First, consider your lifestyle. Ideally, relocating should improve your lifestyle, or at least facilitate the things you enjoy doing. If you love cooking, for instance, you’ll want to choose a home with an adequate kitchen.
However, there are some less obvious things to consider. Do you enjoy having guests over? If so, you’ll probably want adequate space to host them. Do you enjoy gardening? You might want a home with a balcony or terrace.
While an apartment in an assisted living facility will likely be smaller than your old house, it’s still wise to dedicate space to the things you enjoy doing, as well as any decor needed to make your home fit your tastes.
Another, more easily overlooked aspect of this pre-planning process is arguably even more critical: your ability to navigate and utilize the space. An ideal living space for seniors reduces the risk of falls by minimizing slipping and tripping hazards.
This means choosing proper flooring materials, putting in skid-proof mats, and reducing overall clutter. If you need to squeeze between your couch and coffee table just to get through your living room, you probably need to reconsider some things.
Accessibility is also important. Take, for instance, the humble doorknob. While it seems like one of the simplest devices in your home, the act of turning it can be a challenge for people with arthritis or other mobility issues.
Similarly, furniture that sits too close to the ground can be challenging to use and can even increase the risk of falling. If your nursing home comes with furniture pre-installed, as many do, check to make sure it’s suitable for your specific needs and tastes.
Though we often use them interchangeably, assisted living and nursing homes are two different things. Assisted living is for people who, while still socially active and largely independent, need help with their daily activities.
Often, seniors who enroll in assisted living don’t have any specific health issues but desire a low-maintenance lifestyle.
Often, we give up things like yard work or driving long before we need help dressing or bathing, so the ability of an assisted living facility to ramp up their care with time is an excellent fit. Nursing homes, on the other hand, are for people who require regular medical care.
As you may expect, a nursing home focuses more on medical services, like regular check-ups, dentistry, and palliative care. Some even have their own Medicare Advantage plans included with residency.

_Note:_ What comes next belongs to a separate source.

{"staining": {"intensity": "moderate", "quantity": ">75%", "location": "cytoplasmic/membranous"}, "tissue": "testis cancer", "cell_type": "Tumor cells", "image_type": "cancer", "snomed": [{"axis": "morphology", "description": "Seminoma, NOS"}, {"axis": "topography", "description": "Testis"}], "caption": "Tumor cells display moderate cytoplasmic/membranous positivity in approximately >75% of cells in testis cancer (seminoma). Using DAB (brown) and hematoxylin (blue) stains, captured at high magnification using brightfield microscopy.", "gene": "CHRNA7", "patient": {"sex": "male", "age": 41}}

Assisted Living, on the other hand, is more focused creature comforts, offering things like on-site restaurants. Both types of facilities offer both types of service, but the balance will typically tilt in one direction or the other.
Before choosing a home, consider how it fits into the structure of your life. How will you obtain groceries? Will you need to travel far to go to the doctor? Does this place provide enough mental stimulation to keep you happy and entertained? Does it offer the services you need, or suspect you’ll need in the future?
Ideally, whichever home you choose will be one that adapts with you over time, offering an increased level of care as your needs change.
Some facilities handle this transition seamlessly. Others may require you to transfer to a different wing, or a sister facility to better accommodate you.
In extreme cases, a facility may be unprepared to accommodate you at all. This is sadly common for people with dementia, as many facilities lack the specialized care needed to house people experiencing cognitive decline. Take a moment to future-proof your living arrangement before making a commitment.
No matter what facility you choose, the most important thing is feeling comfortable in your new home. Be as discerning as you would be when house hunting, and don’t be afraid to walk away if your gut feeling is off. Your home should be your sanctuary, no matter how old you are.